Australian Nobel-winning scientist Barry Marshall is trying to figure out how to make edible vaccines.
Dr. Marshall was honoured with a Nobel Prize in Physiology or Medicine in 2005, along with his research partner Dr. Robin Warren, for discovering the bacteria responsible for stomach ulcers.
He says that the bacteria called Helicobacter pylori, whose discovery helped develop a cure for the ulcers, is the key to needle-free vaccinations.
He believes that his work may one day make annual flu shots as painless as downing a mouthful of yoghurt.
"I don't really think people can imagine what it would be like to walk into a chemist shop, and buy something that vaccinates you against the flu ... that is like toothpaste," news.com.au quoted him as saying.
Dr. Marshall has revealed that scientists associated with his Sydney-based company Ondek have spent three years developing a way to add a vaccine particle into the genetic code of the bacteria, which is relatively harmless but adept at sticking itself to the wall of the stomach.
He points out that up to 20 per cent of the Australian population are believed to have the bug living in their stomach without knowing it.
He hopes that it is this ability that will clear the hurdle that has always faced edible vaccines.
"Your immune system sees the Helicobacter which irritates it a little bit, and at the same time it will see the flu vaccine particle and reacts against that," he said.
"People have always dreamed about having oral vaccines but usually the immune system just regards it as food," he added.

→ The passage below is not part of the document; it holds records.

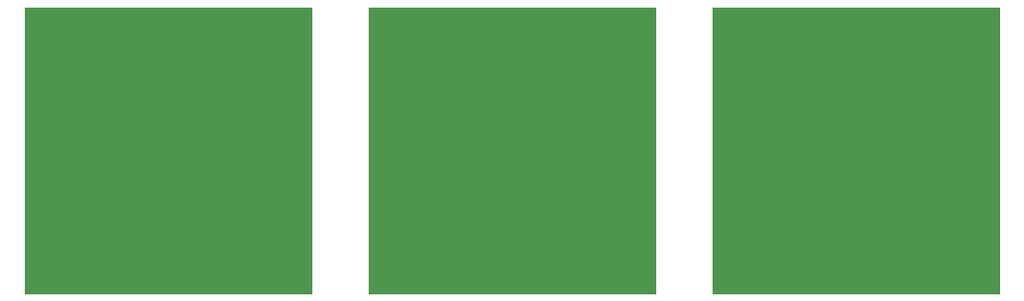
<source format=gbr>
%TF.GenerationSoftware,KiCad,Pcbnew,(5.1.9-0-10_14)*%
%TF.CreationDate,2024-01-14T18:13:30-08:00*%
%TF.ProjectId,Palette,50616c65-7474-4652-9e6b-696361645f70,rev?*%
%TF.SameCoordinates,Original*%
%TF.FileFunction,Soldermask,Bot*%
%TF.FilePolarity,Negative*%
%FSLAX46Y46*%
G04 Gerber Fmt 4.6, Leading zero omitted, Abs format (unit mm)*
G04 Created by KiCad (PCBNEW (5.1.9-0-10_14)) date 2024-01-14 18:13:30*
%MOMM*%
%LPD*%
G01*
G04 APERTURE LIST*
%ADD10C,0.100000*%
G04 APERTURE END LIST*
D10*
G36*
X164338000Y-89408000D02*
G01*
X138938000Y-89408000D01*
X138938000Y-64008000D01*
X164338000Y-64008000D01*
X164338000Y-89408000D01*
G37*
X164338000Y-89408000D02*
X138938000Y-89408000D01*
X138938000Y-64008000D01*
X164338000Y-64008000D01*
X164338000Y-89408000D01*
G36*
X133858000Y-89408000D02*
G01*
X108458000Y-89408000D01*
X108458000Y-64008000D01*
X133858000Y-64008000D01*
X133858000Y-89408000D01*
G37*
X133858000Y-89408000D02*
X108458000Y-89408000D01*
X108458000Y-64008000D01*
X133858000Y-64008000D01*
X133858000Y-89408000D01*
G36*
X194818000Y-89408000D02*
G01*
X169418000Y-89408000D01*
X169418000Y-64008000D01*
X194818000Y-64008000D01*
X194818000Y-89408000D01*
G37*
X194818000Y-89408000D02*
X169418000Y-89408000D01*
X169418000Y-64008000D01*
X194818000Y-64008000D01*
X194818000Y-89408000D01*
M02*

</source>
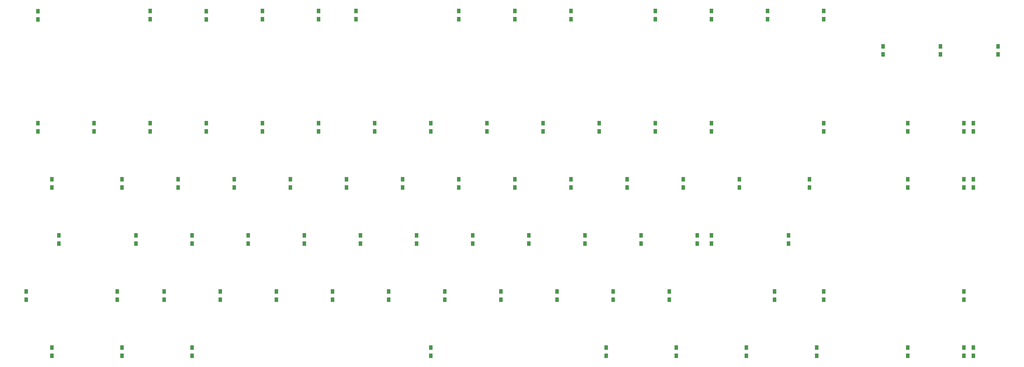
<source format=gbr>
%TF.GenerationSoftware,KiCad,Pcbnew,(7.0.0-rc2-153-g7d6218acb4)*%
%TF.CreationDate,2023-02-19T18:31:40+05:30*%
%TF.ProjectId,ncr-pcb,6e63722d-7063-4622-9e6b-696361645f70,rev?*%
%TF.SameCoordinates,Original*%
%TF.FileFunction,Paste,Bot*%
%TF.FilePolarity,Positive*%
%FSLAX46Y46*%
G04 Gerber Fmt 4.6, Leading zero omitted, Abs format (unit mm)*
G04 Created by KiCad (PCBNEW (7.0.0-rc2-153-g7d6218acb4)) date 2023-02-19 18:31:40*
%MOMM*%
%LPD*%
G01*
G04 APERTURE LIST*
%ADD10R,1.200000X1.500000*%
%ADD11R,1.200000X1.600000*%
G04 APERTURE END LIST*
D10*
%TO.C,R3*%
X343346000Y-20081249D03*
X343346000Y-22781249D03*
%TD*%
%TO.C,R2*%
X323848000Y-20081249D03*
X323848000Y-22781249D03*
%TD*%
%TO.C,R1*%
X304357000Y-20081249D03*
X304357000Y-22781249D03*
%TD*%
D11*
%TO.C,D1*%
X17462499Y-10987499D03*
X17462499Y-8187499D03*
%TD*%
%TO.C,D3*%
X55562499Y-10924999D03*
X55562499Y-8124999D03*
%TD*%
%TO.C,D4*%
X74612499Y-10993749D03*
X74612499Y-8193749D03*
%TD*%
%TO.C,D5*%
X93662499Y-10924999D03*
X93662499Y-8124999D03*
%TD*%
%TO.C,D6*%
X112712499Y-10924999D03*
X112712499Y-8124999D03*
%TD*%
%TO.C,D7*%
X125412499Y-10924999D03*
X125412499Y-8124999D03*
%TD*%
%TO.C,D8*%
X160337499Y-10924999D03*
X160337499Y-8124999D03*
%TD*%
%TO.C,D9*%
X179387499Y-10924999D03*
X179387499Y-8124999D03*
%TD*%
%TO.C,D10*%
X198437499Y-10924999D03*
X198437499Y-8124999D03*
%TD*%
%TO.C,D11*%
X227012499Y-10924999D03*
X227012499Y-8124999D03*
%TD*%
%TO.C,D12*%
X246062499Y-10924999D03*
X246062499Y-8124999D03*
%TD*%
%TO.C,D13*%
X265112499Y-10924999D03*
X265112499Y-8124999D03*
%TD*%
%TO.C,D14*%
X284162499Y-10924999D03*
X284162499Y-8124999D03*
%TD*%
%TO.C,D18*%
X17462499Y-49024999D03*
X17462499Y-46224999D03*
%TD*%
%TO.C,D19*%
X36512499Y-49024999D03*
X36512499Y-46224999D03*
%TD*%
%TO.C,D20*%
X55562499Y-49024999D03*
X55562499Y-46224999D03*
%TD*%
%TO.C,D21*%
X74612499Y-49024999D03*
X74612499Y-46224999D03*
%TD*%
%TO.C,D22*%
X93662499Y-49024999D03*
X93662499Y-46224999D03*
%TD*%
%TO.C,D23*%
X112712499Y-49024999D03*
X112712499Y-46224999D03*
%TD*%
%TO.C,D24*%
X131762499Y-49024999D03*
X131762499Y-46224999D03*
%TD*%
%TO.C,D25*%
X150812499Y-49024999D03*
X150812499Y-46224999D03*
%TD*%
%TO.C,D26*%
X169862499Y-49024999D03*
X169862499Y-46224999D03*
%TD*%
%TO.C,D27*%
X188912499Y-49024999D03*
X188912499Y-46224999D03*
%TD*%
%TO.C,D28*%
X207962499Y-49024999D03*
X207962499Y-46224999D03*
%TD*%
%TO.C,D29*%
X227012499Y-49024999D03*
X227012499Y-46224999D03*
%TD*%
%TO.C,D30*%
X246062499Y-49024999D03*
X246062499Y-46224999D03*
%TD*%
%TO.C,D31*%
X284162499Y-49024999D03*
X284162499Y-46224999D03*
%TD*%
%TO.C,D32*%
X312737499Y-49024999D03*
X312737499Y-46224999D03*
%TD*%
%TO.C,D33*%
X331787499Y-49024999D03*
X331787499Y-46224999D03*
%TD*%
%TO.C,D34*%
X334962499Y-46224999D03*
X334962499Y-49024999D03*
%TD*%
%TO.C,D35*%
X22224999Y-68074999D03*
X22224999Y-65274999D03*
%TD*%
%TO.C,D36*%
X24606249Y-87124999D03*
X24606249Y-84324999D03*
%TD*%
%TO.C,D37*%
X46037499Y-68074999D03*
X46037499Y-65274999D03*
%TD*%
%TO.C,D38*%
X50799999Y-87124999D03*
X50799999Y-84324999D03*
%TD*%
%TO.C,D39*%
X65087499Y-68074999D03*
X65087499Y-65274999D03*
%TD*%
%TO.C,D40*%
X69849999Y-87124999D03*
X69849999Y-84324999D03*
%TD*%
%TO.C,D41*%
X84137499Y-68074999D03*
X84137499Y-65274999D03*
%TD*%
%TO.C,D42*%
X88899999Y-87124999D03*
X88899999Y-84324999D03*
%TD*%
%TO.C,D43*%
X103187499Y-68074999D03*
X103187499Y-65274999D03*
%TD*%
%TO.C,D44*%
X107949999Y-87124999D03*
X107949999Y-84324999D03*
%TD*%
%TO.C,D45*%
X122237499Y-68074999D03*
X122237499Y-65274999D03*
%TD*%
%TO.C,D46*%
X126999999Y-87124999D03*
X126999999Y-84324999D03*
%TD*%
%TO.C,D47*%
X141287499Y-68074999D03*
X141287499Y-65274999D03*
%TD*%
%TO.C,D48*%
X146049999Y-87124999D03*
X146049999Y-84324999D03*
%TD*%
%TO.C,D49*%
X160337499Y-68074999D03*
X160337499Y-65274999D03*
%TD*%
%TO.C,D50*%
X165099999Y-87124999D03*
X165099999Y-84324999D03*
%TD*%
%TO.C,D51*%
X179387499Y-68074999D03*
X179387499Y-65274999D03*
%TD*%
%TO.C,D52*%
X184149999Y-87124999D03*
X184149999Y-84324999D03*
%TD*%
%TO.C,D53*%
X198437499Y-68074999D03*
X198437499Y-65274999D03*
%TD*%
%TO.C,D54*%
X203199999Y-87124999D03*
X203199999Y-84324999D03*
%TD*%
%TO.C,D55*%
X217487499Y-68074999D03*
X217487499Y-65274999D03*
%TD*%
%TO.C,D56*%
X222249999Y-87124999D03*
X222249999Y-84324999D03*
%TD*%
%TO.C,D57*%
X236537499Y-68074999D03*
X236537499Y-65274999D03*
%TD*%
%TO.C,D58*%
X241299999Y-87124999D03*
X241299999Y-84324999D03*
%TD*%
%TO.C,D59*%
X255587499Y-68074999D03*
X255587499Y-65274999D03*
%TD*%
%TO.C,D60*%
X246062499Y-87124999D03*
X246062499Y-84324999D03*
%TD*%
%TO.C,D61*%
X279399999Y-68074999D03*
X279399999Y-65274999D03*
%TD*%
%TO.C,D62*%
X272256249Y-87124999D03*
X272256249Y-84324999D03*
%TD*%
%TO.C,D63*%
X312737499Y-68074999D03*
X312737499Y-65274999D03*
%TD*%
%TO.C,D65*%
X331787499Y-68074999D03*
X331787499Y-65274999D03*
%TD*%
%TO.C,D67*%
X334962499Y-68074999D03*
X334962499Y-65274999D03*
%TD*%
%TO.C,D69*%
X13493749Y-106174999D03*
X13493749Y-103374999D03*
%TD*%
%TO.C,D70*%
X22224999Y-125224999D03*
X22224999Y-122424999D03*
%TD*%
%TO.C,D71*%
X44449999Y-106174999D03*
X44449999Y-103374999D03*
%TD*%
%TO.C,D72*%
X46037499Y-125224999D03*
X46037499Y-122424999D03*
%TD*%
%TO.C,D73*%
X60324999Y-106174999D03*
X60324999Y-103374999D03*
%TD*%
%TO.C,D74*%
X69849999Y-125224999D03*
X69849999Y-122424999D03*
%TD*%
%TO.C,D75*%
X79374999Y-106174999D03*
X79374999Y-103374999D03*
%TD*%
%TO.C,D77*%
X98424999Y-106174999D03*
X98424999Y-103374999D03*
%TD*%
%TO.C,D79*%
X117474999Y-106174999D03*
X117474999Y-103374999D03*
%TD*%
%TO.C,D81*%
X136524999Y-106174999D03*
X136524999Y-103374999D03*
%TD*%
%TO.C,D83*%
X155574999Y-106174999D03*
X155574999Y-103374999D03*
%TD*%
%TO.C,D84*%
X150812499Y-125224999D03*
X150812499Y-122424999D03*
%TD*%
%TO.C,D85*%
X174624999Y-106174999D03*
X174624999Y-103374999D03*
%TD*%
%TO.C,D87*%
X193674999Y-106174999D03*
X193674999Y-103374999D03*
%TD*%
%TO.C,D89*%
X212724999Y-106174999D03*
X212724999Y-103374999D03*
%TD*%
%TO.C,D90*%
X210343749Y-125224999D03*
X210343749Y-122424999D03*
%TD*%
%TO.C,D91*%
X231774999Y-106174999D03*
X231774999Y-103374999D03*
%TD*%
%TO.C,D92*%
X234156249Y-125224999D03*
X234156249Y-122424999D03*
%TD*%
%TO.C,D93*%
X267493749Y-106174999D03*
X267493749Y-103374999D03*
%TD*%
%TO.C,D94*%
X257968749Y-125224999D03*
X257968749Y-122424999D03*
%TD*%
%TO.C,D95*%
X284162499Y-106174999D03*
X284162499Y-103374999D03*
%TD*%
%TO.C,D96*%
X281781249Y-125224999D03*
X281781249Y-122424999D03*
%TD*%
%TO.C,D98*%
X312737499Y-125224999D03*
X312737499Y-122424999D03*
%TD*%
%TO.C,D99*%
X331787499Y-106174999D03*
X331787499Y-103374999D03*
%TD*%
%TO.C,D100*%
X331787499Y-125224999D03*
X331787499Y-122424999D03*
%TD*%
%TO.C,D102*%
X334962499Y-125224999D03*
X334962499Y-122424999D03*
%TD*%
M02*

</source>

Dr. Marshall also revealed that a method to deliver the bacteria had been successfully tested in mice, and that a study in humans would begin later this year.
He even said that new doses could be created at the same pace at which the bacteria could reproduce, generating within weeks what conventional methods can require months to achieve.
"It removes a 300million-dollar biotech factory out of the equation and you could make millions of doses with relatively simple technology anywhere you wanted to," he said.
"If you had a useful vaccine for Africa ... you'd need electricity, but the whole production plant could come in a box of about one square metre," he added.